第9話・決意

 エーディは私を牢の寝台に横たえた。


「じゃあ……行くから」


 銀の瞳は私の姿を焼き付けようとでもしているかのように私を凝視する……ほんの数瞬。決意、焦り……色々な感情がないまぜになっている様子に私は、


「必ず帰って来てね。もしもセシリアさまの説得がうまくいかなくても、絶対、帰って来て」


 と声をかける。もっと言いたい事がいっぱいある筈なのに、うまく言葉が見つからない。


「ああ、約束する。必ずまた会おう」


 そう言うと、エーディはマントを翻して出て行ってしまった。




「すみません。
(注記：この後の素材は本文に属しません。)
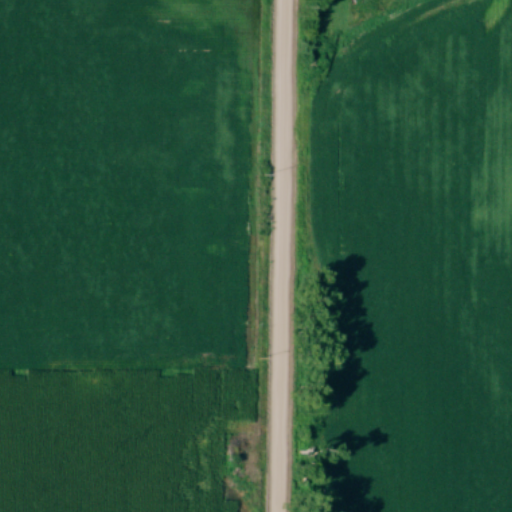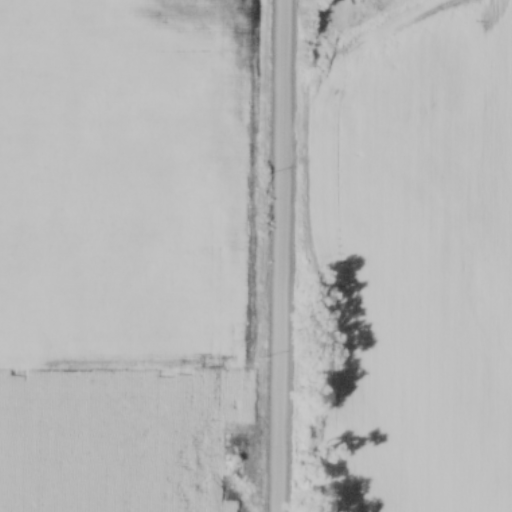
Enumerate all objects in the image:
road: (287, 256)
ご不快でしょうが、これを身体に巻き付けて下さい。そしてお着替えを」


 ぼうっとしている私に、もう一人残された人物が声をかけてきた。グレン・バートン。朗らかそうな黒髪の青年。エーディの従者として子どもの頃から常にエーディといたので、私にとっても幼馴染と言えた。最近は殆ど接点もなかったけれども、エーディが『彼は信頼していい』と言っていたので、私の知っている昔通りの彼なのだろう。
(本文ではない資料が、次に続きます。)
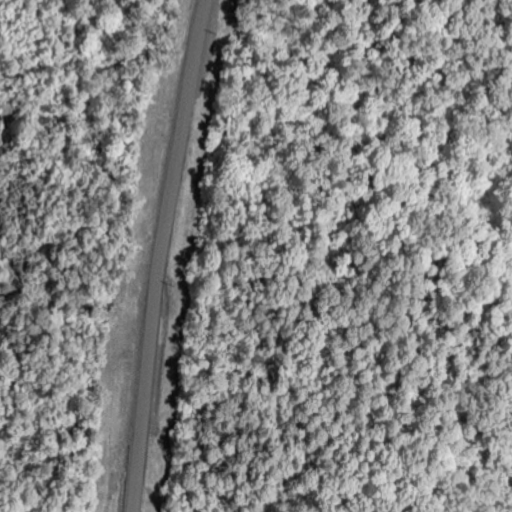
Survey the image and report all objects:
road: (162, 255)
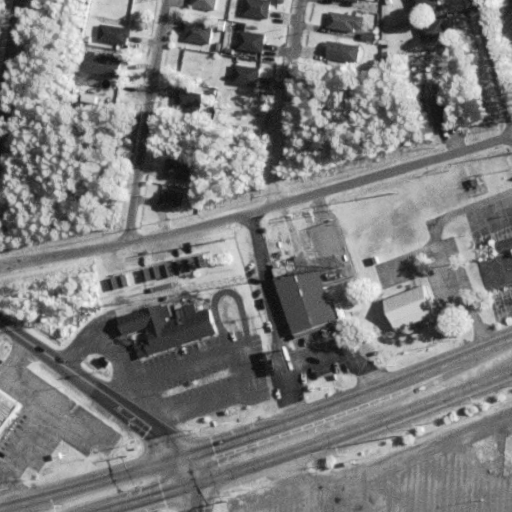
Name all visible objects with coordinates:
building: (356, 0)
building: (352, 1)
building: (203, 4)
building: (205, 5)
building: (424, 5)
building: (421, 6)
building: (255, 8)
building: (258, 9)
building: (120, 10)
building: (236, 21)
building: (344, 22)
building: (346, 24)
building: (431, 32)
building: (197, 33)
building: (434, 33)
building: (113, 35)
building: (115, 36)
building: (250, 42)
building: (252, 43)
building: (340, 52)
building: (343, 53)
road: (9, 58)
building: (386, 58)
building: (318, 59)
road: (494, 62)
building: (102, 65)
building: (244, 75)
building: (246, 78)
building: (226, 86)
road: (1, 95)
building: (187, 101)
building: (189, 103)
road: (288, 106)
building: (437, 110)
road: (150, 125)
building: (175, 169)
building: (178, 171)
building: (169, 200)
building: (171, 203)
road: (258, 215)
building: (217, 255)
building: (199, 262)
building: (374, 263)
building: (188, 264)
building: (189, 265)
building: (498, 266)
building: (178, 268)
building: (166, 270)
building: (167, 271)
building: (149, 273)
building: (155, 273)
building: (145, 276)
building: (117, 281)
building: (122, 281)
building: (112, 284)
building: (162, 287)
building: (301, 295)
building: (303, 295)
building: (110, 297)
building: (406, 307)
building: (409, 307)
building: (166, 326)
building: (166, 328)
road: (98, 391)
building: (6, 408)
road: (259, 433)
road: (320, 450)
parking lot: (410, 476)
road: (199, 484)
 彼は、白い囚人服と、大きな赤い染みがついた白い布を手渡してきた。


「これを身体に巻いて、俯せでお休みになっていれば、傍目からは背に大怪我をされて気を失っているように見えるかと思います」

「……あなたは、何を知っているの。何故こんなものが用意されているの? エーディの計らいなの……よね?」


 エーディがここに私を連れて来て出て行くまで、二人の間には殆ど会話はなかった。ただ、『頼んだぞ』『お気をつけて』とだけ。なのに、何故グレンは何もかも承知している様子なのだろうか。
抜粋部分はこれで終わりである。